Burkholderia cepacia was previously called Pseudomonas cepacia. It was first discovered as the cause of “onion rot”, a bacterial infection of onions. Now we know that it can be a cause of hospital acquired, catheter-related infections in the blood and urinary tract. It is also an important cause of infection in the lungs in those with cystic fibrosis.

4. Is there any significance to the ST elevation seen in the chest leads of this patient?
The ST elevation in this patient was limited to V2 and V3 and it was concave ST elevation. Hence, it is most likely not related to a myocardial infarction or to acute pericarditis. The absence of RBBB also rules out the Brugada syndrome. Transient ST elevation has been seen in patients with blunt chest trauma and attributed to cardiac contusion. This may be the reason for the ST elevation seen in this patient because he had presented after a fall. Of course, his ST elevation may have been a pre-existing finding, being a benign early repolarisation pattern. Repeat ECGs are necessary for a more accurate interpretation.
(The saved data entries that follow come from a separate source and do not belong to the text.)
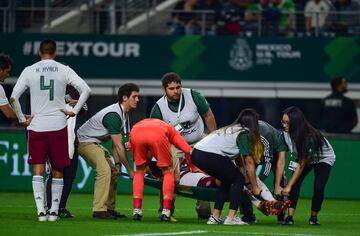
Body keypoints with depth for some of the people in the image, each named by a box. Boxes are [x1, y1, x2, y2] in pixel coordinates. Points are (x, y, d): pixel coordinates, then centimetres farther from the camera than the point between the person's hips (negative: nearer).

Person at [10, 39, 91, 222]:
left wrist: (22, 119, 5)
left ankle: (41, 210, -14)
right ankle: (54, 211, 9)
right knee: (57, 171, 10)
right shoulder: (64, 70, 2)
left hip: (36, 126, 0)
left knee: (38, 171, -1)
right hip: (58, 126, 0)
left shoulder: (29, 71, 2)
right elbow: (85, 90, -6)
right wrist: (74, 110, 0)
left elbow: (13, 97, -3)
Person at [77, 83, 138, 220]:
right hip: (85, 141, -11)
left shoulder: (123, 114, 6)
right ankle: (99, 210, -25)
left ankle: (109, 209, 10)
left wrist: (117, 164, -4)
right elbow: (118, 146, -25)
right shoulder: (113, 115, -27)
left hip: (95, 143, 11)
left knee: (113, 172, 7)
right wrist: (130, 170, -19)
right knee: (104, 170, -23)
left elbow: (115, 144, 7)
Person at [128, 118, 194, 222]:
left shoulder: (138, 125, 45)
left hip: (136, 134, 2)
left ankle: (137, 211, 16)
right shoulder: (169, 129, 38)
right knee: (168, 171, 18)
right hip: (158, 135, -2)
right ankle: (166, 212, 10)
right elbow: (188, 150, 24)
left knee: (139, 171, 24)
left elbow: (130, 147, 29)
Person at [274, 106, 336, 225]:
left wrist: (288, 186, -34)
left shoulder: (310, 137, -40)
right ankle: (290, 216, -18)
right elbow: (281, 161, -25)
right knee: (295, 183, -18)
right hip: (303, 158, 4)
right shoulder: (285, 135, -26)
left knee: (318, 188, -18)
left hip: (324, 158, -4)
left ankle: (314, 216, 5)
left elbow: (302, 165, -34)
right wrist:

ST segment elevation is judged either in relation to the PR segment or the TP segment. If judged in relation to the PR segment, the J point is taken as the reference. If judged in relation to the TP segment, then a point 0.08sec after the J point is taken as the reference. ST segment elevation is considered to be significant only if it is more than 1mm in the limb leads or more than 2mm in the chest leads.